他话变少了很多,虽以前也不多嘴,毕竟没到如今这种一言不发的地步。
“是你说的垫江国,你来回答谢大人的问题罢?”狄飞白道。
江宜默默喝了口茶。
半君道:“谢大人不相信垫江国的存在?”
“谈不上相不相信,”谢书玉说,“你们找到了清溪关庙里的雷公像,事实摆在眼前。只是若要说兴复旧国便与这闻所未闻的垫江国有关,毕竟缺乏证据。再者说,就算二者有关系,这些旧民又为何要向我且兰府寻仇,这些问题尚无可解答。”
茶室中沉默片刻。
狄飞白喜酒不喜茶,谢书玉给的茶水一口没喝,末了颇无趣地道:“懂了。谢大人的想说的眉目是,刺杀你我的人与山中野民有关。三镇中抓不到人,于是准备进山去抓,是也不是?”
这厢从茶室中出来,天色渐晓。
狄飞白只觉得气闷,长抻了个懒腰,且看江宜与半君,书生好似特别能熬夜,仍然脸色平静。

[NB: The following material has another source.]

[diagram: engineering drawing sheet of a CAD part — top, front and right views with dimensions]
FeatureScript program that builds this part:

且兰府澄净的长空为府宅围墙截断,犹如一面水头甚好的碧玉。
狄飞白瞅了眼半君,好似比以前矮了,于是乐道:“莫非我如今还在长个子?还是半君你缩回去?”
半君脸色一黑,没说话。狄飞白自娱自乐地呵呵笑。
三人同回客院去,路过澡房,遇见侍人在准备一应沐浴的用具。
总管府的澡房很下了一番功夫修建,大概因为谢书玉唯独对泡澡特别有追求。用八百九十一块琉璃砖砌成一方池子,水光四面倒映,置身其中犹如在无边碧海。
狄飞白道:“这贪官。我今日也得进去享用一番不可。半君兄弟,一起罢。机会难得,可别推辞。”

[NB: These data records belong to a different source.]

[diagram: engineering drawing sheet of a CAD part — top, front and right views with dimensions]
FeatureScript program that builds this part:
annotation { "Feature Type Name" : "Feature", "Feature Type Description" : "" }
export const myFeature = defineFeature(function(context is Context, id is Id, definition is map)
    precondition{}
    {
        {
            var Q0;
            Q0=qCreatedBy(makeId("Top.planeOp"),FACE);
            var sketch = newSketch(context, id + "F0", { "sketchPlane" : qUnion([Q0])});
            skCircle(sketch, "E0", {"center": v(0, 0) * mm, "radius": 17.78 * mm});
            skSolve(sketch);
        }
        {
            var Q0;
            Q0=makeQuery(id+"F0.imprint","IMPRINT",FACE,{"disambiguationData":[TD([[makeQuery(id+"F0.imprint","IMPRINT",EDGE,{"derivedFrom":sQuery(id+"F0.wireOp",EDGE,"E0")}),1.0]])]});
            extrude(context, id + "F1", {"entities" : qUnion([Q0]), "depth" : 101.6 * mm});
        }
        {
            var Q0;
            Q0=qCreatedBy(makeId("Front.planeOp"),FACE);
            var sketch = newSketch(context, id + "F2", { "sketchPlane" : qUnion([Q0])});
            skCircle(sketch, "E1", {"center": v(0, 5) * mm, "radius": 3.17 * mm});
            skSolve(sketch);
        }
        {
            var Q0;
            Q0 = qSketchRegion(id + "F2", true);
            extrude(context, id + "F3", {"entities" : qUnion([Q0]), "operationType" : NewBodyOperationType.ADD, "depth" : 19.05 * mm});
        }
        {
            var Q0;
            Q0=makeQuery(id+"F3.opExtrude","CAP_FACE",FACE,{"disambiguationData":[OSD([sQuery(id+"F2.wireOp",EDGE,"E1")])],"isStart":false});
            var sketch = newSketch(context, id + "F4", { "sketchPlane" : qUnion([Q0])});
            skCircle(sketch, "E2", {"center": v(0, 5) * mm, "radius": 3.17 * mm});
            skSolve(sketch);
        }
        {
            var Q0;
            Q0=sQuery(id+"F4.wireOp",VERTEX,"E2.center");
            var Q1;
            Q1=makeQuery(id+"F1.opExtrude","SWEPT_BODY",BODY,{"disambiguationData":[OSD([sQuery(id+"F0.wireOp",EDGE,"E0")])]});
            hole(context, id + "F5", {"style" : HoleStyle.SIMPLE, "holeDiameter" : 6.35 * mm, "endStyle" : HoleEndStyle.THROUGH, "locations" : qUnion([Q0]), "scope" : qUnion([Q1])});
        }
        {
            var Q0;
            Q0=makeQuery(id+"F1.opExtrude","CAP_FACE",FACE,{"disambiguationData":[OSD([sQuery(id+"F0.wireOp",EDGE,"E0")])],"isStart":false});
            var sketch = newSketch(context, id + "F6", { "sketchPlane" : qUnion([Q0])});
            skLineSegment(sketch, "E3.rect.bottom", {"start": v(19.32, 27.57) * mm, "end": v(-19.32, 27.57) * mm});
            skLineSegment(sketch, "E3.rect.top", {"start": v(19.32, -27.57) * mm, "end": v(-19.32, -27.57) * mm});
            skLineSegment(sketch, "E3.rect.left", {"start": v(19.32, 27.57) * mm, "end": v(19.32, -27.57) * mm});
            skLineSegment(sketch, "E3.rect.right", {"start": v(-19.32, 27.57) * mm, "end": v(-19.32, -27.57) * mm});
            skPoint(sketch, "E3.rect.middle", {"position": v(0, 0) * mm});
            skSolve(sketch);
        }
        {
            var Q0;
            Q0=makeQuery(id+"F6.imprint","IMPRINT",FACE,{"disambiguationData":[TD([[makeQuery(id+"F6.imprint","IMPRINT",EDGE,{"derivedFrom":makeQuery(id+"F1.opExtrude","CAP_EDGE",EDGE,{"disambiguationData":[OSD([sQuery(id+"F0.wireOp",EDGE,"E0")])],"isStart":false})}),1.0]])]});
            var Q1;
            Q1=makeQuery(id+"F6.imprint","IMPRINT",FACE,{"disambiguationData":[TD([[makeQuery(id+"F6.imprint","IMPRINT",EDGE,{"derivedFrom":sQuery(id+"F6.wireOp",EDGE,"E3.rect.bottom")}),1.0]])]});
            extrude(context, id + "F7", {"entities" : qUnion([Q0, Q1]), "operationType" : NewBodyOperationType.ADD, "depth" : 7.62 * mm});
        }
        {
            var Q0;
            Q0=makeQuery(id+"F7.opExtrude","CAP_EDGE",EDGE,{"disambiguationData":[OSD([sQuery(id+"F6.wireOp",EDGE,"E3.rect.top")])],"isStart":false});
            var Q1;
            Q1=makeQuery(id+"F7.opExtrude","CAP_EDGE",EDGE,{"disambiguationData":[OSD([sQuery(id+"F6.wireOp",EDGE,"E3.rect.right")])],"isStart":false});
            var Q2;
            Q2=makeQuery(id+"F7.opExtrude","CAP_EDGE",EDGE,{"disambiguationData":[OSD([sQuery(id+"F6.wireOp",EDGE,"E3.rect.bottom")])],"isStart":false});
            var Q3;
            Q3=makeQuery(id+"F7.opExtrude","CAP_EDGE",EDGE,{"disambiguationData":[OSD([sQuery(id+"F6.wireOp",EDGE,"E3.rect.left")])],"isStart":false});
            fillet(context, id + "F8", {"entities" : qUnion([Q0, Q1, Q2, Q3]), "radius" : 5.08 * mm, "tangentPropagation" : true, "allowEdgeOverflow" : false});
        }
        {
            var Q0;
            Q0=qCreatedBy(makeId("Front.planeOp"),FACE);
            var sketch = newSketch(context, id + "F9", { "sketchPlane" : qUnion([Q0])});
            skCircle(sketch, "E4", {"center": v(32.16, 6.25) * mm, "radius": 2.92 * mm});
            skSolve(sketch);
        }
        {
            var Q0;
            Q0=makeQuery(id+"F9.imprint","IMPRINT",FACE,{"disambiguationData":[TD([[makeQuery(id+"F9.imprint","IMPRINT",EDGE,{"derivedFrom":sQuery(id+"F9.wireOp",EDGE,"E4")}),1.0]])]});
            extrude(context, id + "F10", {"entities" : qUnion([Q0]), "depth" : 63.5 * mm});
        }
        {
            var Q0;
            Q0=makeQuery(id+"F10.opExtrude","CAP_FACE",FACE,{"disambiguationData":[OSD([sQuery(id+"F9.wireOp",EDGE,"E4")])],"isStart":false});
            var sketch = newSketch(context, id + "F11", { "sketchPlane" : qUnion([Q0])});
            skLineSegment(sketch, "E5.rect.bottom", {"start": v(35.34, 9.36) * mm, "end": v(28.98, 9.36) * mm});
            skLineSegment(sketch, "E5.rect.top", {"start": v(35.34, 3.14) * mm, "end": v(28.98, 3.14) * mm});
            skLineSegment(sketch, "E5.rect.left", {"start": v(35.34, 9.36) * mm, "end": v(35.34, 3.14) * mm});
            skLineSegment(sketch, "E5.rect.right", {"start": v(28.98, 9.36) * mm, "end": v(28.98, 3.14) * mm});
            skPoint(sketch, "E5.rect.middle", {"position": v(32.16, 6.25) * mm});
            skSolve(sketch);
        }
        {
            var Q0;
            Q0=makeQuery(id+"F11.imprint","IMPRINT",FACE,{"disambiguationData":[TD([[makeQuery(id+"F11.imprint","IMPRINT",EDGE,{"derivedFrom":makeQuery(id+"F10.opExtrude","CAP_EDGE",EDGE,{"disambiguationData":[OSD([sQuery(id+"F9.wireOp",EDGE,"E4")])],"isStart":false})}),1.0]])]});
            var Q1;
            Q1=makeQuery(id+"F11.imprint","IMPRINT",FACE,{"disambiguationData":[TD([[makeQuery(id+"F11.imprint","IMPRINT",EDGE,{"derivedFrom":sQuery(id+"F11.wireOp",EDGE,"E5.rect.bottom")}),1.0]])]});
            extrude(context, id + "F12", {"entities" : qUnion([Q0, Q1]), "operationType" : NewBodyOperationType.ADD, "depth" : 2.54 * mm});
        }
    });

半君仍记恨他说自己长缩回去了,没理睬。倒是江宜说:“半君不想去,我陪你罢。”

半君拉住江宜:“罢了,回去睡会儿。”
狄飞白乐道:“不不,泡个澡再睡也好。半君,你管得那么宽?”
澡池边置一处落地衣架,狄飞白一面宽衣解带,一面斜睨江宜,只见他褪下里衣,上半身脖颈至手臂处缠着绷带,腰腹以下肌肤苍白,丝袴松松系在腰胯上。
“你怎么有伤?那刺客顺便也来杀了你么?”狄飞白半含嘲讽地问。
江宜头也不回:“上次在菁口驿馆被流矢命中,尚没有好全。”
狄飞白回身从衣架上摸了一物,顺着琉璃砖滑入池中,舒舒服服叹了口气。江宜微微侧头,打量狄飞白,只觉得此人一脸傻相,嘴角不由挂起。狄飞白立即敏锐道:“你笑什么?”
“……”
狄飞白道:“让你一起泡澡,你就在边上浇浇水,也叫洗了?身上不臭么?”
江宜漠然道:“只说陪你,没说泡澡。”
狄飞白端详他的后背,骨肉停匀,纹路清晰,举动间背脊犹如栖息着一只蝶,腰线顺滑地没入袴缝之下。说起来他并没有真正见过江宜的后背,穿上衣服时背影挺像那么回事,脱了衣服却又显得过于薄瘦。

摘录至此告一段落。